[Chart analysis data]
________________________________________

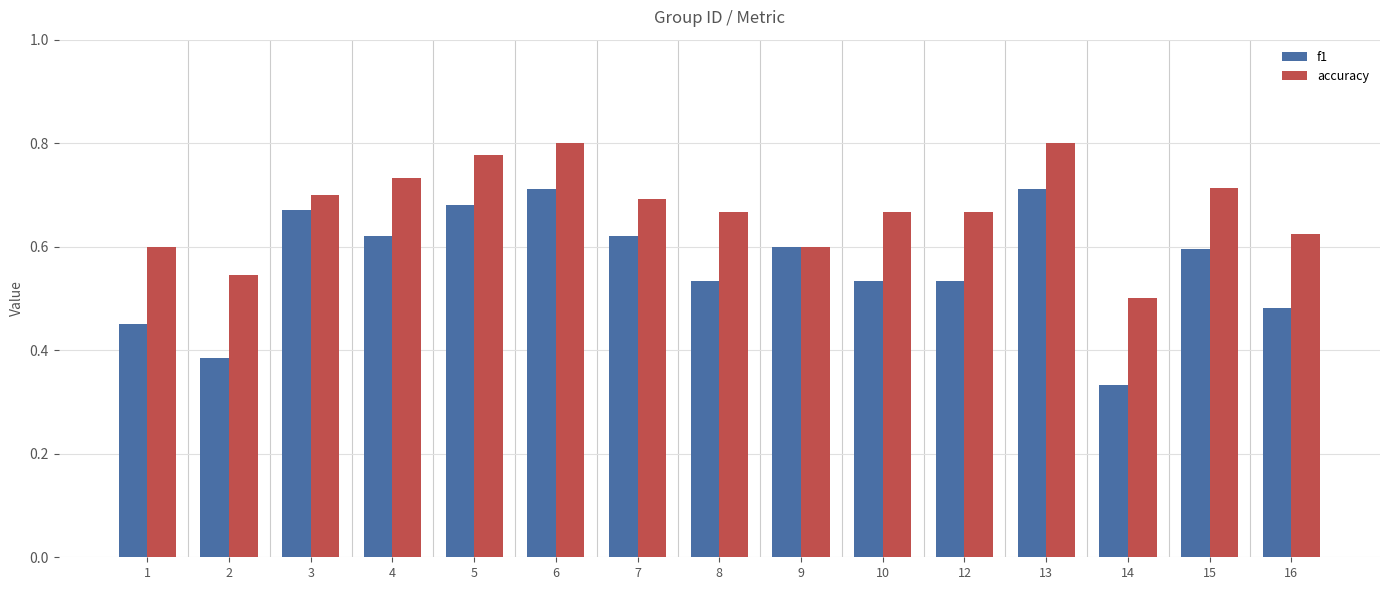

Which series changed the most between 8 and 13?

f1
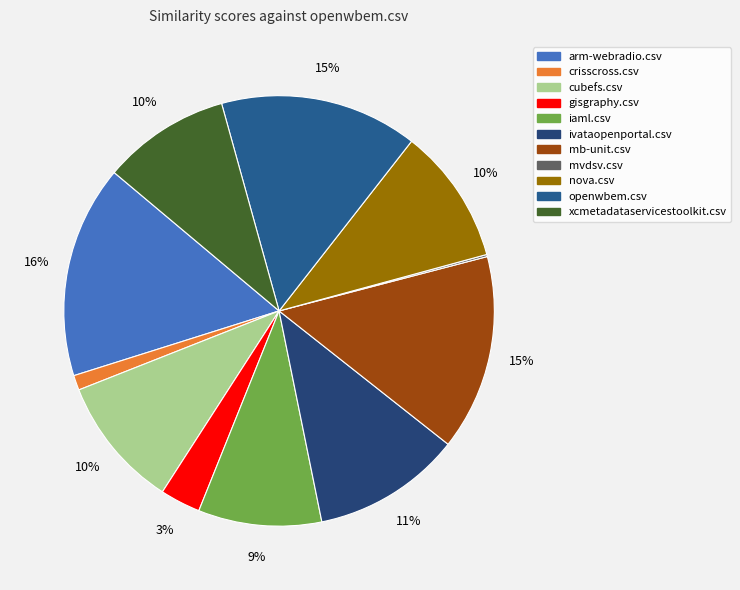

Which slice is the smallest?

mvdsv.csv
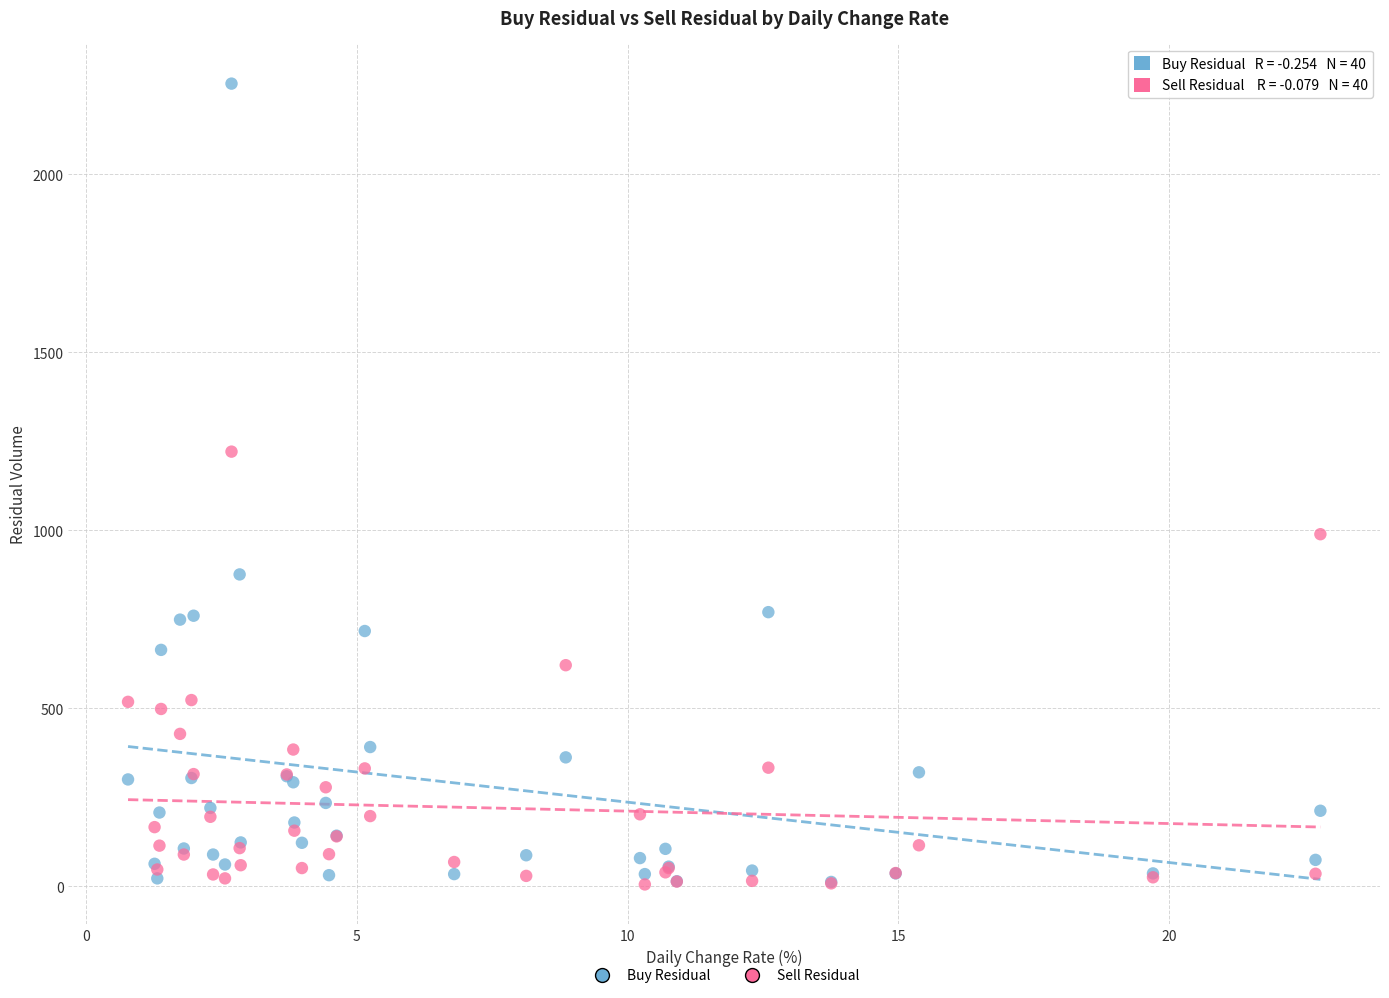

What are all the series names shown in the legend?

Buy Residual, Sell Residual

________________________________________

#### Problem:
Please rewrite the listing above as a numbered list with one line per item, skipping blank lines and leaving out the pictures.

#### Your solution:
1. Which series changed the most between 8 and 13?
2. f1
3. Which slice is the smallest?
4. mvdsv.csv
5. What are all the series names shown in the legend?
6. Buy Residual, Sell Residual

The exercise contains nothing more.